Antun Hangi writes that if a spell is cast on a child one should immediately bajati (incantation) since in three days it will activate a spell in the child and it could tear apart the child. Of course, under this we mean that it tears apart the child’s dream which is why it wakes wincing and crying. Out of precaution the mothers would repeat often, every night before bedtime, or over a sleeping child an exorcist formula, in order to overtake the spell and ensure a peaceful night to their child.

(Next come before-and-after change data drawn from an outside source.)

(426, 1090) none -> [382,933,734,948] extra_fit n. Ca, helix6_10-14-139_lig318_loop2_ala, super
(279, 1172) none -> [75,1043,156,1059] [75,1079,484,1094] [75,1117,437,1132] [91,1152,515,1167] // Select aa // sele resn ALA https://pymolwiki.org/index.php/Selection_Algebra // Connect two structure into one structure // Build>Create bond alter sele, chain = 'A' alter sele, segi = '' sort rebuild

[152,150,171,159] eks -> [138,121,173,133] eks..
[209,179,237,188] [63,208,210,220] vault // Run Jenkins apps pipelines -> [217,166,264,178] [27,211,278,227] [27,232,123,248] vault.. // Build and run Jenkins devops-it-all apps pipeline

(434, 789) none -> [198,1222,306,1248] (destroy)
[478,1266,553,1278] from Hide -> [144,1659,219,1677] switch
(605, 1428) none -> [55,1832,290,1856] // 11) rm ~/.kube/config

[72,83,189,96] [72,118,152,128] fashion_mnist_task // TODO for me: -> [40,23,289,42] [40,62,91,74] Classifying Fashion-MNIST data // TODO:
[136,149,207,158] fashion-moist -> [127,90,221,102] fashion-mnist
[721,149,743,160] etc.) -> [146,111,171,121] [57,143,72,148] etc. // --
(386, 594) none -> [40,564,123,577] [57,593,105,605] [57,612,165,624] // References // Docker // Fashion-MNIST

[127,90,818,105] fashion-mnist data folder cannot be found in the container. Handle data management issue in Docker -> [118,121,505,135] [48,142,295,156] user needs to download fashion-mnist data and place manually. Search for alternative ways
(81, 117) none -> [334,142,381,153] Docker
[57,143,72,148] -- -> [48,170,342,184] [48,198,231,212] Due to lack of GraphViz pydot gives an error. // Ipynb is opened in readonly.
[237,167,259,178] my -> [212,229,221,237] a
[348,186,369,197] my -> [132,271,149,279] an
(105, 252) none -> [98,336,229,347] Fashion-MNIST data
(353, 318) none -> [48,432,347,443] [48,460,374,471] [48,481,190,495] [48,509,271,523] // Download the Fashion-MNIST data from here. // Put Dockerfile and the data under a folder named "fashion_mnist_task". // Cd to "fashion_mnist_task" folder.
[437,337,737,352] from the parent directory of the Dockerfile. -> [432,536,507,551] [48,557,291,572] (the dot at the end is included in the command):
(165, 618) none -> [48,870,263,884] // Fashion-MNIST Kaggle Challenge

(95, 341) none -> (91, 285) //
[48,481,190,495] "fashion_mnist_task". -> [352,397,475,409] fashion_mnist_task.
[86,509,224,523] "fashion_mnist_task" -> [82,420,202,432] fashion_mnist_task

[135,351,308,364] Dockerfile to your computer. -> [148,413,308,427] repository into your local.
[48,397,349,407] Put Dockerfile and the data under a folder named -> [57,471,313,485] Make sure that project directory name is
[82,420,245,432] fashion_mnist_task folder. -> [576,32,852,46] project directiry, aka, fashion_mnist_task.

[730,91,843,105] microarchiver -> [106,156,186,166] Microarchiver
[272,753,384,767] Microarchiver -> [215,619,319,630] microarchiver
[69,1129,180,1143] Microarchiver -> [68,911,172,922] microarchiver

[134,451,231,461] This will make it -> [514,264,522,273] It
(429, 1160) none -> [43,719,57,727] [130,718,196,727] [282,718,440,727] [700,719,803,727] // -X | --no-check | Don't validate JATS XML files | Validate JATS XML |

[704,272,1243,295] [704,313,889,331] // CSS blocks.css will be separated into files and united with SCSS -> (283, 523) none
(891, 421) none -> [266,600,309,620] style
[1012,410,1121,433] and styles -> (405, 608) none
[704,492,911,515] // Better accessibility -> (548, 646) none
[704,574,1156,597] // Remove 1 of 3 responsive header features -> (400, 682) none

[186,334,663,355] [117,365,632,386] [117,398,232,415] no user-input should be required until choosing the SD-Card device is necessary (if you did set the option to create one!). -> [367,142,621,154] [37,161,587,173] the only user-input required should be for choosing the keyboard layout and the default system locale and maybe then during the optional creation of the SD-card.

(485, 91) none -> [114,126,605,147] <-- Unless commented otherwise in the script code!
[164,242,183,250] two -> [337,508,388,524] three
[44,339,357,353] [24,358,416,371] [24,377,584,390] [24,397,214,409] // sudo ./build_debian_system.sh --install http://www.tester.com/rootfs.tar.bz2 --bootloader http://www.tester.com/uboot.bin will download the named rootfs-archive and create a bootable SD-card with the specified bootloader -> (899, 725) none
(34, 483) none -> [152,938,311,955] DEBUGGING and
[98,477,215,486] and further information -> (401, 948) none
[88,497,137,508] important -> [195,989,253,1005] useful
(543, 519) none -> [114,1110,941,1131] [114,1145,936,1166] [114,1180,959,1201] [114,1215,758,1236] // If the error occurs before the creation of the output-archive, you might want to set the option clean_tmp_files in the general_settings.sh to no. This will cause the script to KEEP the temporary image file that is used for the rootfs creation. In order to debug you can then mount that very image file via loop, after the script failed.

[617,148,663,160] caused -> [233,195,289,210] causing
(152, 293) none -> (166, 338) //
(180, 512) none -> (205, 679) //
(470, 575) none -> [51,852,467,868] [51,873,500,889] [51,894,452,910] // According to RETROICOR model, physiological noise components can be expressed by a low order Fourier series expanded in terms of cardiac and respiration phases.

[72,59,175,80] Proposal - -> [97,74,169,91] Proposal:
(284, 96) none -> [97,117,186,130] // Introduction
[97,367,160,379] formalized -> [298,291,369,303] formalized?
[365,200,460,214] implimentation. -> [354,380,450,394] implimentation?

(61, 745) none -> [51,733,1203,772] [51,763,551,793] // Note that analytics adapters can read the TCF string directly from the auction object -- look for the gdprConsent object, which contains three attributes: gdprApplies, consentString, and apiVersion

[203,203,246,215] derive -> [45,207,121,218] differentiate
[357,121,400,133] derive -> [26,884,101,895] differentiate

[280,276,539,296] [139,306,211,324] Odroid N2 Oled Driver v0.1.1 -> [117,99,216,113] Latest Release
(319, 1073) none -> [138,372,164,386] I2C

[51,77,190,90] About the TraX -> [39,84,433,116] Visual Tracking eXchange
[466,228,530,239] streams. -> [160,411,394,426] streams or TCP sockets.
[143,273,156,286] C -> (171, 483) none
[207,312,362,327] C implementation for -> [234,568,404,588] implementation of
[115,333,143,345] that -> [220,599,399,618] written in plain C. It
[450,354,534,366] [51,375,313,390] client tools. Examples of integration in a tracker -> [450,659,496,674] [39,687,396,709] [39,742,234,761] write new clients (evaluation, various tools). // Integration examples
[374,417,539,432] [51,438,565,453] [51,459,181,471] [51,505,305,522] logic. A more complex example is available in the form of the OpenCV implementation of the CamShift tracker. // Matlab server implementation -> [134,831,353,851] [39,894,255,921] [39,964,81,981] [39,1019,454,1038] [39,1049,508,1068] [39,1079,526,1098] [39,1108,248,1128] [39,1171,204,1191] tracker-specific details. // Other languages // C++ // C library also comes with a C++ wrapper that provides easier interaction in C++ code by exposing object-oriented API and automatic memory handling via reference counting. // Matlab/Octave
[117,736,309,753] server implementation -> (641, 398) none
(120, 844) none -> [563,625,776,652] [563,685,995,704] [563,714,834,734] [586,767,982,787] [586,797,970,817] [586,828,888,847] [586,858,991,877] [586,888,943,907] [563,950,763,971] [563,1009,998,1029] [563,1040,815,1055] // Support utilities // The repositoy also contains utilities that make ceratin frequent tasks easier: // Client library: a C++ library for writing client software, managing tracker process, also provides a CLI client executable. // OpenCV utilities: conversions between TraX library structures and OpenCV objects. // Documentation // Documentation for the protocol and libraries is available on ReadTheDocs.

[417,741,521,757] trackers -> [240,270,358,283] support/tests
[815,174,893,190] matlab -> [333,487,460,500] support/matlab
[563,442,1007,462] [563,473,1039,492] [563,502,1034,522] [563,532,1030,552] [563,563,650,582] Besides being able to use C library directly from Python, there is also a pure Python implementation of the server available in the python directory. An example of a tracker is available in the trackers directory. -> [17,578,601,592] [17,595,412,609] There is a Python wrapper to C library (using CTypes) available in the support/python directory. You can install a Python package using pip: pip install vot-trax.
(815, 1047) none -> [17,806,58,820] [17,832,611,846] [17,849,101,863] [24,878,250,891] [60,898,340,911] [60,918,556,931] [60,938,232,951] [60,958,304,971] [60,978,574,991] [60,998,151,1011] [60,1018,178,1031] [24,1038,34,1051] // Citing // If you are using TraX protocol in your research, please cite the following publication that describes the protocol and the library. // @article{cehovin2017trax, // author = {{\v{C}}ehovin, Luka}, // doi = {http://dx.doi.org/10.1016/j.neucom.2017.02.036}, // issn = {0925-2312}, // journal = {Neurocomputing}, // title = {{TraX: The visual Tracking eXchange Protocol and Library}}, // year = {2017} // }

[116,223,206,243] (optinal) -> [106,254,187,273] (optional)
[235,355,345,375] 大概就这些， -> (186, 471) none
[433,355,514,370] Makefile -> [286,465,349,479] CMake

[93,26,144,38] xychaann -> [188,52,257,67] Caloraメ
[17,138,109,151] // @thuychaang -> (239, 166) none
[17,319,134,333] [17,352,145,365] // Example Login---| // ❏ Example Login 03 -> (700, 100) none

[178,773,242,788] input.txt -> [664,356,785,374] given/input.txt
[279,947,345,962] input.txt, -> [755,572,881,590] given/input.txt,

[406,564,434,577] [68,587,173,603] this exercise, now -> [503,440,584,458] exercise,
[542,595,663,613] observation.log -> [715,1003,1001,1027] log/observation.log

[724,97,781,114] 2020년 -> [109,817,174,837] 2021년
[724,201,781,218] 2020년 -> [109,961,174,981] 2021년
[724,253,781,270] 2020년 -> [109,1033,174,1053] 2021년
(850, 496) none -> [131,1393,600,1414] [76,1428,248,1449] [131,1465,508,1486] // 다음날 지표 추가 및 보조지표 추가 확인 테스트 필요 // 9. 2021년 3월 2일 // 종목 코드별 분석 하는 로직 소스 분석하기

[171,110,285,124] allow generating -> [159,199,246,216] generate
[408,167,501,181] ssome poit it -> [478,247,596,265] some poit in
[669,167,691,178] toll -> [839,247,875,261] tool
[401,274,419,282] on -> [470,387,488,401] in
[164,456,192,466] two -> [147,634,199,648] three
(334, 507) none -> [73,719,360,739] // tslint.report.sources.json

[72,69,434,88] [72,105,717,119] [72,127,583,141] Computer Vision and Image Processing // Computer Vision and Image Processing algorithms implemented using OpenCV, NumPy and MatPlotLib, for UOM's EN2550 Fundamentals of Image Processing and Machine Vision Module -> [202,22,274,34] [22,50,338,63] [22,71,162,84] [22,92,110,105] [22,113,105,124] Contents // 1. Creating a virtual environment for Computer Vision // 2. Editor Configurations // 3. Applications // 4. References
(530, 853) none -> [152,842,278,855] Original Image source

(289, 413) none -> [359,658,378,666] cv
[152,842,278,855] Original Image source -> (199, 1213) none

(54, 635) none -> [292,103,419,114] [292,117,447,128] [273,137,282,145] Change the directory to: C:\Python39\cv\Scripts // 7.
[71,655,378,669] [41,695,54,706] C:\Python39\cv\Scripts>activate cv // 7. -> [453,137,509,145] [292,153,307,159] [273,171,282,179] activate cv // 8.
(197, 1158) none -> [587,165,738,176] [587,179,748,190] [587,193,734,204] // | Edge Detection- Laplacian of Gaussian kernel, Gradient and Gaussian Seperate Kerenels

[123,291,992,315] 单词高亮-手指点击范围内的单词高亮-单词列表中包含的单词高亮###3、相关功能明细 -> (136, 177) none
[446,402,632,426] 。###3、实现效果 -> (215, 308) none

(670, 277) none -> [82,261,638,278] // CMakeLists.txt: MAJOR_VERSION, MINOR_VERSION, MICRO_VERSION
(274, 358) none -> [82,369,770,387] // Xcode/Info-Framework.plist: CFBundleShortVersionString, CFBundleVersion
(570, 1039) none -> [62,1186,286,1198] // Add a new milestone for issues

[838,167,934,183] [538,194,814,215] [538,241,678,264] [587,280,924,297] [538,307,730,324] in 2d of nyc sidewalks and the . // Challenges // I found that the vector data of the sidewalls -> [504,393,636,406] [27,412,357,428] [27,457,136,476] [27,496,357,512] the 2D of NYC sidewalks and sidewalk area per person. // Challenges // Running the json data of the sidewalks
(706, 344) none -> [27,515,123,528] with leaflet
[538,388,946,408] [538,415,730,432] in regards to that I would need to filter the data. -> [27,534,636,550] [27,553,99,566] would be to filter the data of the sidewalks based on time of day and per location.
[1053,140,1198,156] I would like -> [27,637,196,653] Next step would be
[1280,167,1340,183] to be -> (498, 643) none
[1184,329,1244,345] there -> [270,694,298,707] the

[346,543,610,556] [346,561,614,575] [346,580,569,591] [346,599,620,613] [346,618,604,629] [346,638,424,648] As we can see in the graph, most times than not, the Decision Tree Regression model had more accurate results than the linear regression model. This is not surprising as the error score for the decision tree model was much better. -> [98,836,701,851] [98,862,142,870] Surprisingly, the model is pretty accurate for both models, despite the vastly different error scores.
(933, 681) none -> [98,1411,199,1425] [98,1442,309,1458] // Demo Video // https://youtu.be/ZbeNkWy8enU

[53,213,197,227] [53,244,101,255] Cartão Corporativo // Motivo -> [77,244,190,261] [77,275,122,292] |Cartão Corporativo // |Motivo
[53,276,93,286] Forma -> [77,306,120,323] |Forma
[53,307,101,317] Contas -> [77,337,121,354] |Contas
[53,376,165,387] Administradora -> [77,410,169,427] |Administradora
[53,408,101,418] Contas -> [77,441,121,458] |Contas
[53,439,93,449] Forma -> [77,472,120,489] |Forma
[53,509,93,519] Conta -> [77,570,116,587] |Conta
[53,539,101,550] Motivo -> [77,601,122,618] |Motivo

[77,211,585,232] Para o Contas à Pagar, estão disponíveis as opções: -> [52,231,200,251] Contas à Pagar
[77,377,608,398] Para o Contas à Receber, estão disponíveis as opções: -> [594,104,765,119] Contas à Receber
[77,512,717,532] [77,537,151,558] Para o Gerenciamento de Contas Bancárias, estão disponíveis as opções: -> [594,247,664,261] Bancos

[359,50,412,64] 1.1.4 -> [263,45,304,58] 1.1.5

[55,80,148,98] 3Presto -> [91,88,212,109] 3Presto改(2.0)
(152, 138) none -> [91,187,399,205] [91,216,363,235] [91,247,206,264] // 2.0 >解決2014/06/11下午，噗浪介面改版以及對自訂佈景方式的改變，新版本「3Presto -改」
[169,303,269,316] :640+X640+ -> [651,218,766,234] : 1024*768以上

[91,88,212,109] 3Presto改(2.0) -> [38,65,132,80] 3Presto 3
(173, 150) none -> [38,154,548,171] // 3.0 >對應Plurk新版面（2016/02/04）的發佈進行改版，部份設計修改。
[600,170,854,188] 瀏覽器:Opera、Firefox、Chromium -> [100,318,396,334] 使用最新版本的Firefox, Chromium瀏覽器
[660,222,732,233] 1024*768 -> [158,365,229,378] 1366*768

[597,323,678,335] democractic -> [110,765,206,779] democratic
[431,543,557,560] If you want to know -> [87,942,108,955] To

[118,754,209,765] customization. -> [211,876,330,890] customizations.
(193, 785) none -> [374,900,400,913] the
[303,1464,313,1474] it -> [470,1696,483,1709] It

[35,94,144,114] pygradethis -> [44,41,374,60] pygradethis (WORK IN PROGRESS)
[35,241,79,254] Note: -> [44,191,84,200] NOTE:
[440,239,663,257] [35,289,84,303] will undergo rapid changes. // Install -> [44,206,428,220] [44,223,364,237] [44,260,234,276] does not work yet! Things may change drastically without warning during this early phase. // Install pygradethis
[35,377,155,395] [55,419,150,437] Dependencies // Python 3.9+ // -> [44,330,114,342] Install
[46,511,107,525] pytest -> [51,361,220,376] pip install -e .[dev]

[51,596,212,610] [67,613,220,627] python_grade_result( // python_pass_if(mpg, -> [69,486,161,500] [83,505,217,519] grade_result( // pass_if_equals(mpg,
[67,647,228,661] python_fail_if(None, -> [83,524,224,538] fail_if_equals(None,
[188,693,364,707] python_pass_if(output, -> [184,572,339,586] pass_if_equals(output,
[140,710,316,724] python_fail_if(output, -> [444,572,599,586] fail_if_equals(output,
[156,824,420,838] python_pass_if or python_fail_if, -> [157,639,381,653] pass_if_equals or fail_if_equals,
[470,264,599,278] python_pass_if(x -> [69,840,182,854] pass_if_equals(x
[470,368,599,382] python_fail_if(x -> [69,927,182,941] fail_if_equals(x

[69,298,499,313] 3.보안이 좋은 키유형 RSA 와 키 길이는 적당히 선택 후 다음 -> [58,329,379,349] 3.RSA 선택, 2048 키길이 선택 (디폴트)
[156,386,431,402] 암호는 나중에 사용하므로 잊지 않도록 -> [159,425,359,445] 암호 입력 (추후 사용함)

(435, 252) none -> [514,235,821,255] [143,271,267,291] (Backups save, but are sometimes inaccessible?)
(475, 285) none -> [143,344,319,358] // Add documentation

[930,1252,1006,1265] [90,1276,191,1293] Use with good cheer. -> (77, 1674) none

One characteristic of Bosnian folklore tradition is the unusual combination of a lullaby and basma against spells, which is only seen among Bosnian people in the Balkans. While putting the child to sleep in the crib the mother would softly sing this or a similar lullaby against spells:

Sleep, my son, in a stylish crib!
In a stylish crib!
Sleep, my son, in a stylish crib!
Your dream in the crib, and a spell outside of it!
May spells walk across a mountain,
may they eat grass, drink water from a lead,
they cannot hurt my child!

Mother gave birth, mother cured

As one can conclude the traditional role of a guardian of health of the family, since the age of the matriarchy belonged to women, the mother was in charge of the child’s health, and with that of spells, which is clearly emphasized at the beginning of the most famous Bosnian basma against spells: “Mother gave birth, mother cured…” According to this we can conclude that since the old days women were more qualified for simpler issues which were caused by supernatural factors, while men, i.e. Imam-healers and dervishes performed more demanding and dangerous undertakings such as exorcism, spiritualism (“sazivanje daire”)  or construction of amulets and talismans.

Spell and fear are considered to be the main culprits for loss of appetite among children or even thinness. Old grandmothers still today wave their head in protest when they see a child having a bad appetite or when the child is losing weight rapidly without having an evident health problem. Almost all such states are summed up with the statement “someone “cut” the child” – split his appetite with a spell.